=== SUPPLIED TEXT ===

Korea Lunar Lander and Rover
- Mission type: Lunar lander and rover
- Operator: Korea Aerospace Research Institute

Start of mission
- Rocket: KSLV-III
- Launch site: Naro Space Center
- Contractor: Korea Aerospace Research Institute

Moon lander

= Korea Lunar Lander and Rover =

Planned South Korean lunar lander

The Korea Lunar Lander and Rover is a lunar lander currently under development by South Korea, scheduled to be launched in 2032.

== Plan ==

The lunar lander is the second phase of the Korean Lunar Exploration Program, and is currently under development with a launch target of 2032, following the lunar orbiter Danuri launched in 2022. The goal of the second phase of the lunar exploration project is to independently develop a 1.8-ton lunar soft landing verification ship and lunar lander, and secure independent space exploration capabilities through lunar surface soft landing experiments and scientific and technological mission performance. This project, with a total project cost of 530.3 billion won, is scheduled to be carried out until the end of 2033.

=== MATERIAL PROVIDED ===

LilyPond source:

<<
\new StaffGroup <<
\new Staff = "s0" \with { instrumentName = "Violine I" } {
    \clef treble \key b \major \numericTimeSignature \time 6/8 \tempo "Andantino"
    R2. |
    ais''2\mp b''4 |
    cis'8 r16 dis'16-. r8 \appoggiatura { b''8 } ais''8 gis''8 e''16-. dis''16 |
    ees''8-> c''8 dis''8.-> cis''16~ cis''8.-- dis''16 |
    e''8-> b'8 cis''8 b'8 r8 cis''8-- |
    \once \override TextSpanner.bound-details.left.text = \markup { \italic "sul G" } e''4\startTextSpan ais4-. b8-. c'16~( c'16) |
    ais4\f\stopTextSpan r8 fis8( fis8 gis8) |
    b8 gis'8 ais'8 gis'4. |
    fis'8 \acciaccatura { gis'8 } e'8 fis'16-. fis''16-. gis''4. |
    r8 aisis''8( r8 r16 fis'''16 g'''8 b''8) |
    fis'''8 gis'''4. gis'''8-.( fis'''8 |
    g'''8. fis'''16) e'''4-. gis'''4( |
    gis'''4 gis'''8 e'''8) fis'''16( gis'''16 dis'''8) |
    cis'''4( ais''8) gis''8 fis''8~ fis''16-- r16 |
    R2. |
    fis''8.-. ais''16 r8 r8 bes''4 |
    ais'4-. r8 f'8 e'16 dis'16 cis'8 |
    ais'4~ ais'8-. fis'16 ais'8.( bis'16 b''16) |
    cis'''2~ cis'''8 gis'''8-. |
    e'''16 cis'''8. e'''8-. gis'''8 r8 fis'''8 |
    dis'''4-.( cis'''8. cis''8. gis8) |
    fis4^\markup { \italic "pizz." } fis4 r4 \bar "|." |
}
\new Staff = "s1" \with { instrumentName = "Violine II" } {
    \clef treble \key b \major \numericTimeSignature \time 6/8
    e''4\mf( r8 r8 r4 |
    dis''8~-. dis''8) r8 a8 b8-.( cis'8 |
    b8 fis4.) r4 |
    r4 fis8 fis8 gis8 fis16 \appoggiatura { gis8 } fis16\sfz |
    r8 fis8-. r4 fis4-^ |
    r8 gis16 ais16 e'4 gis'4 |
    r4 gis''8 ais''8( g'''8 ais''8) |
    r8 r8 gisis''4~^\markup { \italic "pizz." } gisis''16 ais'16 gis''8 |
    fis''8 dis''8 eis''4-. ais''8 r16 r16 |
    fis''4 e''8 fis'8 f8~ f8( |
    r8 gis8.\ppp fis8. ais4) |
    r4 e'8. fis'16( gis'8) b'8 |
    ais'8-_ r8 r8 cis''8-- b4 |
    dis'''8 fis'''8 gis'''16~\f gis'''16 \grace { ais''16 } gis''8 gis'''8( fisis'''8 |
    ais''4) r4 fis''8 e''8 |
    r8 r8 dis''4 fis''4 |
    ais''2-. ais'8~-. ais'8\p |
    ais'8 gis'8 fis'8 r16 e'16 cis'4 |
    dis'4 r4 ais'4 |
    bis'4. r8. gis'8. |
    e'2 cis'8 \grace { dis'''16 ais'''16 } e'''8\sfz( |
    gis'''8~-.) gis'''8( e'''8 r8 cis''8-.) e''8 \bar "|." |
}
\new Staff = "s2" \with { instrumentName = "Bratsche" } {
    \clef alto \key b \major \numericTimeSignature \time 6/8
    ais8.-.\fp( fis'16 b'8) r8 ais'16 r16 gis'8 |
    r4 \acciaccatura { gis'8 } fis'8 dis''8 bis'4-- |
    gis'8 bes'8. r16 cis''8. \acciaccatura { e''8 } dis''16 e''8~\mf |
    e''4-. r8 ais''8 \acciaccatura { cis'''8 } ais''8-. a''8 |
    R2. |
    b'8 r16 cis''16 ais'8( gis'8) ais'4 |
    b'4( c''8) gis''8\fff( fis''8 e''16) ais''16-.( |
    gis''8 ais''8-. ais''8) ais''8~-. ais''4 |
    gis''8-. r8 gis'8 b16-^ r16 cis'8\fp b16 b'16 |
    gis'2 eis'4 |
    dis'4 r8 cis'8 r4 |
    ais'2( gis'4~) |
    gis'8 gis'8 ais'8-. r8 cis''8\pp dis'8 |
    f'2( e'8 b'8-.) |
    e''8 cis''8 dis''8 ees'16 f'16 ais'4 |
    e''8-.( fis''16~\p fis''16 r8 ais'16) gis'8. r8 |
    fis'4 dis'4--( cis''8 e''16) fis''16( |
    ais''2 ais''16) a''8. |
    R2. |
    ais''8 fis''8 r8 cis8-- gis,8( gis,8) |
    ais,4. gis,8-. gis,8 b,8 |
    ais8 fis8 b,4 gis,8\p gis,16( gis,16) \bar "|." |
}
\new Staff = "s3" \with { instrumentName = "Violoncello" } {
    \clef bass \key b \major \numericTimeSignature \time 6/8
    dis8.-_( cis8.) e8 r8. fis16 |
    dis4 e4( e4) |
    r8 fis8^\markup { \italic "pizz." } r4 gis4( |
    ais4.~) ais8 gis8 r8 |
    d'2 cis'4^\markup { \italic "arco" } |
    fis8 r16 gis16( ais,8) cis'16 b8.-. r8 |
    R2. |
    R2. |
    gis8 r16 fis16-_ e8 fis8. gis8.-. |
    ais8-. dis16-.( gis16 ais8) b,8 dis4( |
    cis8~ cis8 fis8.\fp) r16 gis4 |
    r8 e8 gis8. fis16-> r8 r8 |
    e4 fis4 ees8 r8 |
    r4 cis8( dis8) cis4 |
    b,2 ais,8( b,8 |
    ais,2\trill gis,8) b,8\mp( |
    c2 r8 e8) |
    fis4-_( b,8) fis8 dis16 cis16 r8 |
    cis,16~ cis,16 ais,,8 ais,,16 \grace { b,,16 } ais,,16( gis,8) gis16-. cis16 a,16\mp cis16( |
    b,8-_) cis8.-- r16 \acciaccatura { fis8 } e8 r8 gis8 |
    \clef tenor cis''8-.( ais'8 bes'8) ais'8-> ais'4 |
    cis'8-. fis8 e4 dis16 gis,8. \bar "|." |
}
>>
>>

===

(PROMPT) Translate this sentence from the text on the Korea Lunar Lander and Rover into Spanish: "The Korea Lunar Lander and Rover is a lunar lander currently under development by South Korea, scheduled to be launched in 2032."

(TASK OUTPUT) El Korea Lunar Lander and Rover es un módulo de aterrizaje lunar que Corea del Sur tiene actualmente en desarrollo y cuyo lanzamiento está previsto para 2032.